§ WHAT IS REQUIRED
Quote every line of text in the material below word for word, and leave the pictures out of your answer.

§ Images of data visualizations
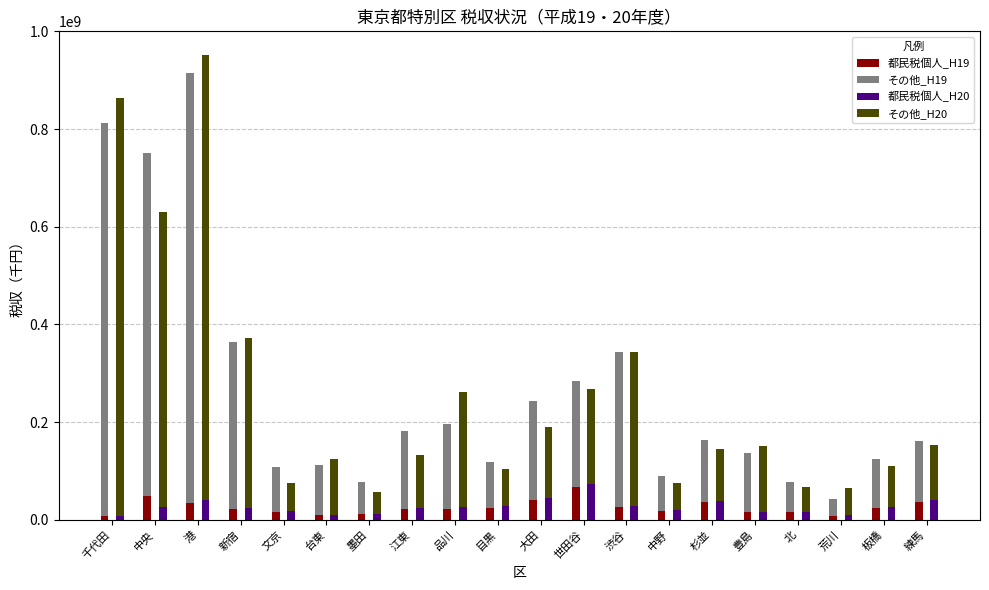

List the labels in order of 都民税個人_H20 value, largest first.

世田谷, 大田, 練馬, 港, 杉並, 渋谷, 目黒, 板橋, 中央, 品川, 江東, 新宿, 中野, 文京, 豊島, 北, 墨田, 台東, 荒川, 千代田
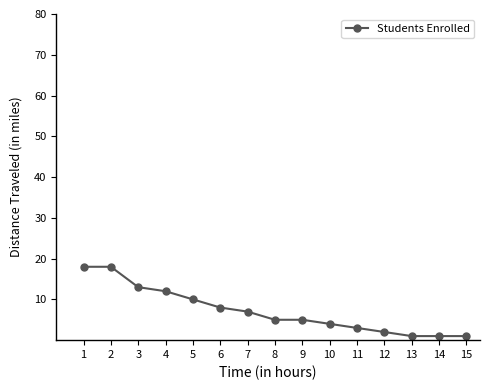

The chart shows a value of 9 at 3. True or false?

False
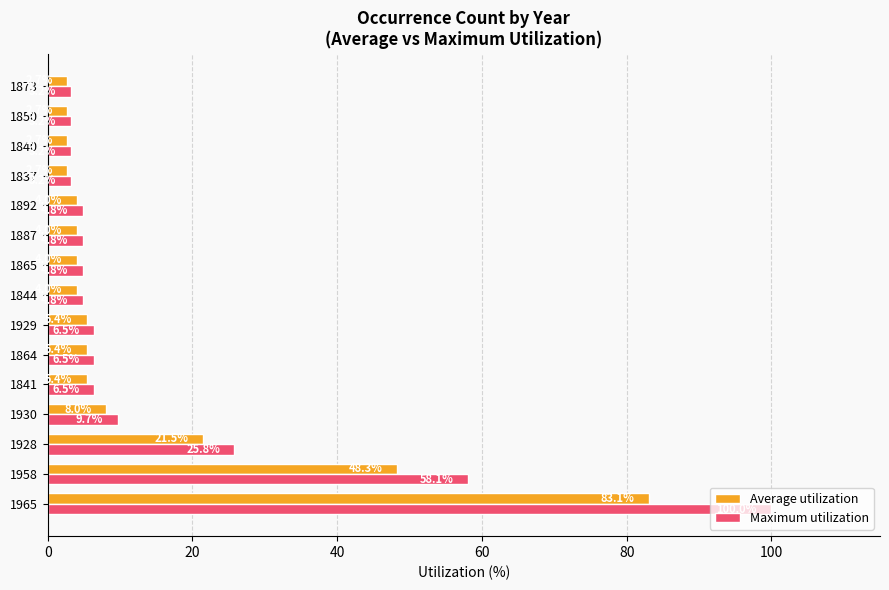

Which series has the widest spread of values?

Maximum utilization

§ EXERCISE OUTPUT
List the labels in order of 都民税個人_H20 value, largest first.

世田谷, 大田, 練馬, 港, 杉並, 渋谷, 目黒, 板橋, 中央, 品川, 江東, 新宿, 中野, 文京, 豊島, 北, 墨田, 台東, 荒川, 千代田

The chart shows a value of 9 at 3. True or false?

False

Which series has the widest spread of values?

Maximum utilization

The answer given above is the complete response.